Amistad Onus (Translated from the Latin to: "Alliance Load" or "Friend Load") is the Latin name of a Tax that was famously first implemented by the Milesian school. The practice was quickly spread as students of the Milesian school became scholars themselves, and by 318 BC it was a common practice amongst many Greek schools and tutors.

Original application of Tax
Originally this was a burden placed on the students of a scholar or institution to provide sufficient resources to support the teachers in moderate comfort. The name comes from the fact that this duty was spread amongst the students.

Later application of Tax
The practice of Amistad Onus spread as scholars influenced by the Milesian school started using it themselves - where it became picked up in particular by early medical institutions/schools.

The Tax's meaning and definition was eventually changed when the Hippocratic Oath became widely undertaken by Ancient Greek medicine schools.

The Tax became a way of ensuring the school's prosperity after a student graduated by forcing them to send all their payments to the school first where the school would take a 17% cut of the wage derived, in exchange for their name to be advertised, as well as to pay for an annually renewed writ/license which gave the practitioner the right to practice their craft as a representative of the school, giving a guarantee of quality of service and thus improving their ability to gain wealthy clients.

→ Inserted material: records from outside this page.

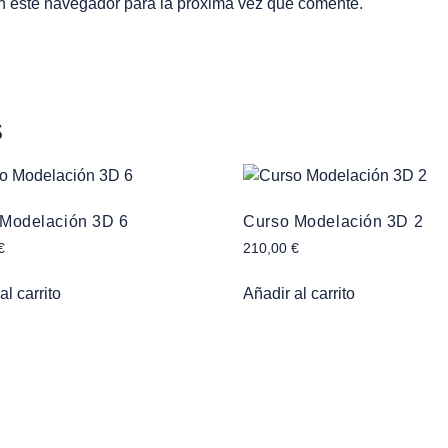
n este navegador para la próxima vez que comente.
s
 Modelación 3D 6
Curso Modelación 3D 2
€
210,00
€
al carrito
Añadir al carrito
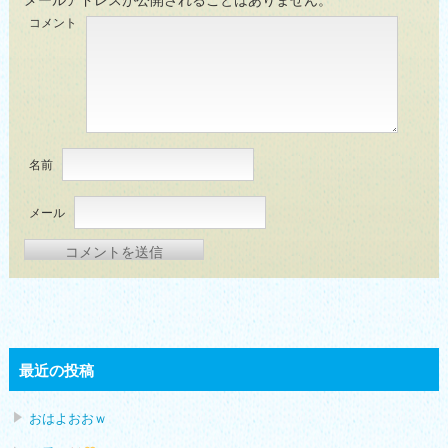
コメント
名前
メール
最近の投稿
おはよおおｗ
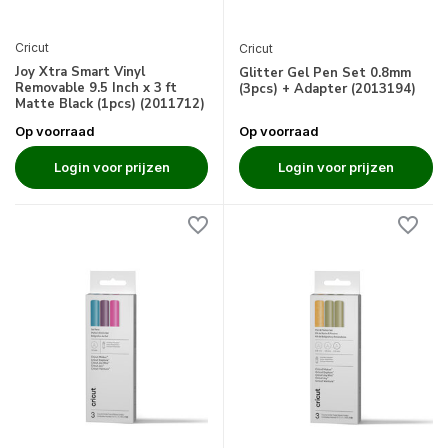
Cricut
Cricut
Joy Xtra Smart Vinyl
Glitter Gel Pen Set 0.8mm
Removable 9.5 Inch x 3 ft
(3pcs) + Adapter (2013194)
Matte Black (1pcs) (2011712)
Op voorraad
Op voorraad
Login voor prijzen
Login voor prijzen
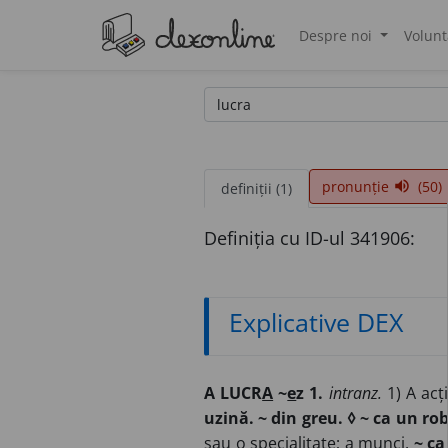
Despre noi
Volunt
®
pronunție
(50)
volume_up
definiții (1)
Definiția cu ID-ul 341906:
Explicative DEX
A LUCR
A
~
e
z 1.
intranz.
1) A acț
uzină. ~ din greu. ◊ ~ ca un ro
sau o specialitate; a munci.
~ ca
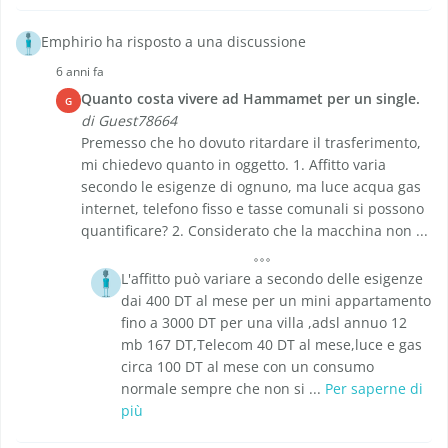
Emphirio ha risposto a una discussione
6 anni fa
Quanto costa vivere ad Hammamet per un single.
G
di Guest78664
Premesso che ho dovuto ritardare il trasferimento,
mi chiedevo quanto in oggetto. 1. Affitto varia
secondo le esigenze di ognuno, ma luce acqua gas
internet, telefono fisso e tasse comunali si possono
quantificare? 2. Considerato che la macchina non ...
L'affitto può variare a secondo delle esigenze
dai 400 DT al mese per un mini appartamento
fino a 3000 DT per una villa ,adsl annuo 12
mb 167 DT,Telecom 40 DT al mese,luce e gas
circa 100 DT al mese con un consumo
normale sempre che non si ...
Per saperne di
più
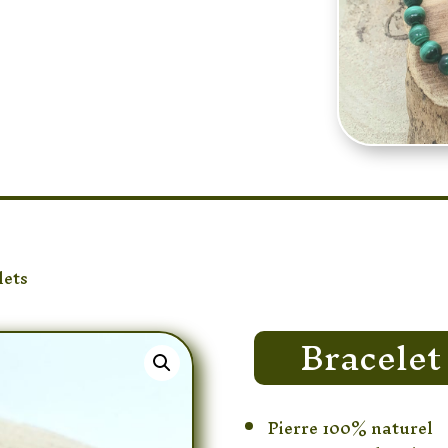
lets
/ Bracelet Malachite 6 mm
Bracelet
Pierre 100% naturel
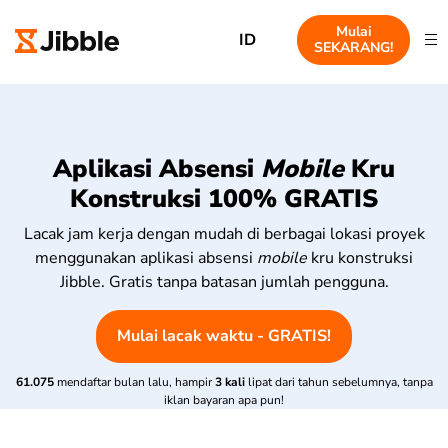
Mulai
ID
SEKARANG!
Aplikasi Absensi
Mobile
Kru
Konstruksi 100% GRATIS
Lacak jam kerja dengan mudah di berbagai lokasi proyek
menggunakan aplikasi absensi
mobile
kru konstruksi
Jibble. Gratis tanpa batasan jumlah pengguna.
Mulai lacak waktu - GRATIS!
61.075
mendaftar bulan lalu, hampir
3 kali
lipat dari tahun sebelumnya, tanpa
iklan bayaran apa pun!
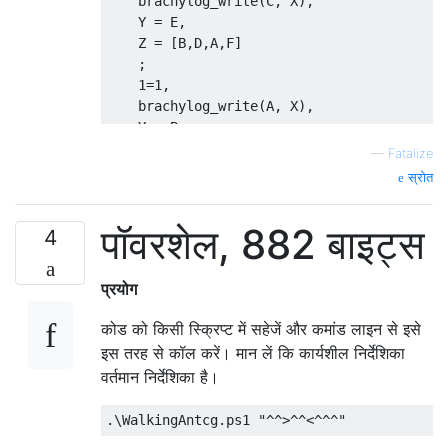
    brachylog_write(C, X),

    N$(O          § we also circular permut
    Y = E,

;M">",            § Else if the move is "tu
    Z = [B,D,A,F]

    [C:D:E:F]$)Z, § Then we do the same but
    ;

    N$)O)

    1=1,

),

    brachylog_write(A, X),

    Y = B,

    Z = [C,D,E,F]

—
Fatalize
    ),

स्रोत
    brachylog_head(N, J),

    ( 1=1,

पॉवरशेल, 882 बाइट्स
    I = 1,

4
    O = 2313

    ;

प्रयोग
    1=1,

    I = 2,

कोड को किसी स्क्रिप्ट में सहेजें और कमांड लाइन से इसे
    ( 1=1,

इस तरह से कॉल करें। मान लें कि कार्यशील निर्देशिका
    brachylog_head(N, 2),

वर्तमान निर्देशिका है।
    brachylog_math_circular_permutation_lef
    brachylog_math_circular_permutation_lef
.
\WalkingAntcg
.
ps1 
"^^>^^<^^^"
    ;

    1=1,
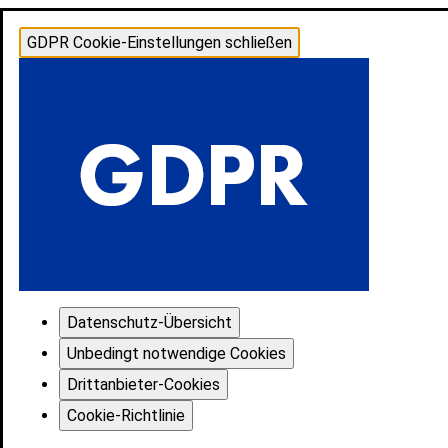
GDPR Cookie-Einstellungen schließen
Datenschutz-Übersicht
Unbedingt notwendige Cookies
Drittanbieter-Cookies
Cookie-Richtlinie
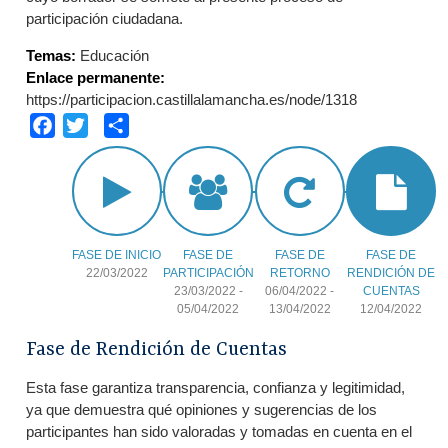
participación ciudadana.
Temas:
Educación
Enlace permanente:
https://participacion.castillalamancha.es/node/1318
Facebook
Twitter
Share
FASE DE INICIO
FASE DE
FASE DE
FASE DE
22/03/2022
PARTICIPACIÓN
RETORNO
RENDICIÓN DE
23/03/2022
-
06/04/2022
-
CUENTAS
05/04/2022
13/04/2022
12/04/2022
Fase de Rendición de Cuentas
Esta fase garantiza transparencia, confianza y legitimidad,
ya que demuestra qué opiniones y sugerencias de los
participantes han sido valoradas y tomadas en cuenta en el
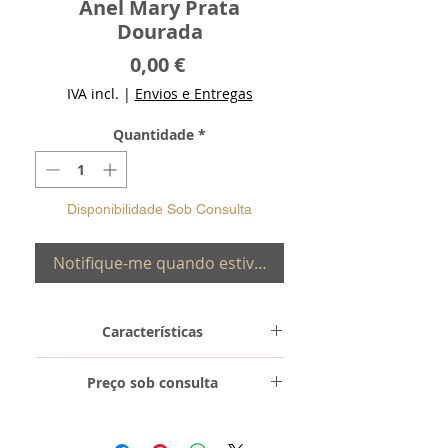
Anel Mary Prata
Dourada
Preço
0,00 €
IVA incl.
|
Envios e Entregas
Quantidade
*
Disponibilidade Sob Consulta
Notifique-me quando estiver disponível
Características
Metal e
Prata de Lei 0,925
Preço sob consulta
Toque
com Banho de
Ouro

The Tax also helped to uphold the honor and reputation of the institution that taught them, as practitioners could be essentially cut off financially by the institution if they failed to pay their wages to the university first. However, after the establishment of the Roman Empire as the main continental power in Europe the Greek schools fell into decline and with them the practice of the Tax.

Modern application of Tax
Since then the Tax has resurfaced and taken on a new translation: Friendship Tax. It is now used by Medical Students at Imperial College London. The Tax states that Medic Friends - because of their common poverty from 6 years of University fees to be paid - must give regular gifts to one another, thus making the course more enjoyable.

Gifts can take on many forms such as foods (e.g. large amounts of Cake or Cookies), but can also be in the form of helping out with chores or work that are otherwise difficult for students to successfully complete by themselves.

The Tax is taken more seriously by older year Medical Students at Imperial as it helps develop a close bond with their peers. It also develops their skills needed for independent living, encourages a spirit of teamwork which is very vital for successful doctors and it also significantly reduces the stress and workload of the studies. As a result, the Medical School faculty at Imperial Medical School is not against the practicing of the so-called Friendship Tax.

Due to its popularity it has become a running joke and practice at many medical schools - not just Imperial.

References
 Bakalis, Nikolaos (2005). Handbook of Greek Philosophy: From Thales to the Stoics Analysis and Fragments, Trafford Publishing 
 William Keith Chambers Guthrie, A History of Greek Philosophy: Volume 1, The Earlier Presocratics and the Pythagoreans, 1962.
 Annas, Julia Classical Greek Philosophy. In Boardman, John; Griffin, Jasper; Murray, Oswyn (ed.) The Oxford History of the Classical World. Oxford University Press: New York, 1986. 
 Longrigg, James Greek Rational Medicine: Philosophy and Medicine from Alcmæon to the Alexandrians, Routledge, 1993.